Sebuah titik
sudah ku tekan jelas tanpa koma membayangi dibelakangnya. Selesai.Tak ada lagi
kata "hallo" untuk kenangan.Tidak lagi berbicara tentang jengah atau
ketidak inginan, bukan karena egoisnya sebuah hati.
Tapi karena
hati berhak memilih.Tidak lagi, tidak sama sekali.
itu saja
yang ku tanam sedalam yang ku mampu. "TIDAK".
Ayolah,
hidup bukan hanya tentang masa lalu.

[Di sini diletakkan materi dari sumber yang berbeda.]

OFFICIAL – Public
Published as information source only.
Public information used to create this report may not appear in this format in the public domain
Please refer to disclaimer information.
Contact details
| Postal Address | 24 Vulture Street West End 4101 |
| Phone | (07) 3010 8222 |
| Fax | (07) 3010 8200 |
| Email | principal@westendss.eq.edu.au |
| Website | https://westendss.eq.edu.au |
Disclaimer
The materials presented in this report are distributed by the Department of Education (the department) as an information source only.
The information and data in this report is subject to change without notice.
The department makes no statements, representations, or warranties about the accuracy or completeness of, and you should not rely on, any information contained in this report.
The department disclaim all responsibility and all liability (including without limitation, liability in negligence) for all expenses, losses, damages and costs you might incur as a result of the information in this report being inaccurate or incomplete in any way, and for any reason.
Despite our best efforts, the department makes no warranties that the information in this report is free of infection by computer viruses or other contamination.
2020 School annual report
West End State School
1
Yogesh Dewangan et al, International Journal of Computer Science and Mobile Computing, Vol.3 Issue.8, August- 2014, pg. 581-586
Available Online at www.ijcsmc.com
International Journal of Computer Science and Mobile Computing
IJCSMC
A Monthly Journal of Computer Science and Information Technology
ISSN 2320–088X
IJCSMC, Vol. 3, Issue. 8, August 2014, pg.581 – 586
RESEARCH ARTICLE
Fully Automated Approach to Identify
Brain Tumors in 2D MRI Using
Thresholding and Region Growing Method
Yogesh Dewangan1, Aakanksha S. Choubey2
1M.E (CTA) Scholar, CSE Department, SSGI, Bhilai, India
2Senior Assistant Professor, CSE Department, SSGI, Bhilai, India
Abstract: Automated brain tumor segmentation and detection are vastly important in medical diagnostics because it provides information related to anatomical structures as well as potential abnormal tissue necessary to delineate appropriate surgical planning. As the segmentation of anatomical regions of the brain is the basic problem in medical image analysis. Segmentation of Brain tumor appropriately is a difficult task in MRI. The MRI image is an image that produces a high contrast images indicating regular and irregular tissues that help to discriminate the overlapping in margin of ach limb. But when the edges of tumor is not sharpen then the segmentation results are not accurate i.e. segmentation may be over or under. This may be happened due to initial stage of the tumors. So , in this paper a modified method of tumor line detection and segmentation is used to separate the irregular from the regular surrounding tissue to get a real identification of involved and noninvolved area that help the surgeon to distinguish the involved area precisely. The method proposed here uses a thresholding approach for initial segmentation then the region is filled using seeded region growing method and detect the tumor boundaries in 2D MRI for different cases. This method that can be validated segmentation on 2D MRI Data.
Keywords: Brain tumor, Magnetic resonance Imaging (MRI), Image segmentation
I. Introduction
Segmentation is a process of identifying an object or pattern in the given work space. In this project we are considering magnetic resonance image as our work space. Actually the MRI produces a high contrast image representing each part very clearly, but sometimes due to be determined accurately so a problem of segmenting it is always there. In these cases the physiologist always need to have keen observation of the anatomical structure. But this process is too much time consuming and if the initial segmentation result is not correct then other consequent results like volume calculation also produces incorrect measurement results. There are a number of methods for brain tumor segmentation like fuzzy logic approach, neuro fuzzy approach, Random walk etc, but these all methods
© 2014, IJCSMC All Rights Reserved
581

Tidak hanya soal bagaimana kita dulu. ku
ingatkan hal itu terus menerus pada hatiku. hey, bukankah sudah ada nama baru?
nama yang ku
tulis dengan crayon warna warni. nama yang membalut plester luka.
nama yang
menyamarkan rasa sakit. nama yang mampu membuatku berkata "Tidak
lagi".
Lagi dan
lagi ku tegaskan bahwa semua selesai, tak harus diungkit lagi. tapi, masih saja
kau bubuhkan koma dibelakang titik. tidak sopan. sering sekali.
tanpa
persetujuan aku sang tokoh dalam sebuah cerita. kau sering meminta sebuah maaf,
padahal tanpa kau pinta sudah ku beri ribuan. itu itu saja yang kau bahas. hey,
sudah ku bilang bahwa hidup bukan hanya tentang masa lalu. sudahlah. aku tak
peduli dengan hidup baru mu. dan kau tahu itu.
Tapi, lagi
lagi kau datang lagi. padahal sudah ada kata sepakat berhenti dari kita.
dengan ke
entahan mu kau katakan "aku bukan yang terbaik bagimu, ku doakan kau dapat
yang kau mau".
menurutku,
kalimat itu artinya selesai, bukan? tak ada lagi "undo" pada cerita
kita. selesai.
Lalu, apa
lagi ini? kembali lagi. masih ingin membahas masa lalu?
tidak akan
pernah, karena semua sudah memudar dari ingatanku.
Tapi, tak ku
sangka, tak pernah terfikir. dari sekian kali kau datang lagi ini adalah
permintaan kembali mu yang paling mengejutkan.
kau kembali
dengan keseriusan yang amat sangat.
dengan
penyesalanmu yang (katanya) mendalam.
dengan inginmu
yang atas dasar perintah Tuhan.
Mengejutkan.
kau tak hanya memintaku kembali, tapi kau memintaku untuk menetap selamanya
dihidupmu tanpa batas waktu, tanpa ada pelepasan lagi, tanpa ada yang ingin di
akhiri, tanpa mengingat masa lalu.
kau kembali
dengan mengatakan kau ingin menjadi masa depanku, dan aku menjadi yang terakhir
untukmu.
Tak waras.
Tapi, hey..
bukan kah sifat cinta memang begini? tak waras. jauh dari akal sehat.
Tapi,
keseriusan mu tak mampu menjadi alasan ku menyetujui inginmu. karena rasa
percaya ku tak lagi seperti dulu. karena ku fikir semua yang terjadi layaknya
kertas. Kau pernah menjaganya rapih, tanpa noda dan tanpa kau berniat membuat
lipatan kecil sedikitpun. Tapi, kini kertas itu sudah kau genggam erat, tak
lagi kau biarkan tetap menjadi lembaran. setelah kau genggam, kertas itu kau
robek sesukamu.
dan kini kau
mencoba merapikannya lagi? tak akan pernah sempurna. serapih apapun, bekas
rusak itu akan terus ada. begituah sebuah rasa percaya yang ku punya.
aku
sangat-sangat menghargai. aku sangat-sangat berterimakasih.
tapi, aku
belum bisa menyatukan kembali rasa percayaku yang dulu pernah runtuh.
runtuh
hingga tiap kepingnya tak lagi berbentuk. maka, aku belum miliki alasan kenapa
aku harus yakin pada keseriusanmu.
Yang
terpenting yang harus kau tau,
bahwa hati
tak mampu menyimpan dua nama dalam satu ruang yang sama.
bahwa kau
masih belum mampu memberi alasan untuk rasa yakin ku,
bahwa aku
bersyukur Tuhan membimbing mu,
dan, bahwa
aku belum mampu menjawab pertanyaanmu.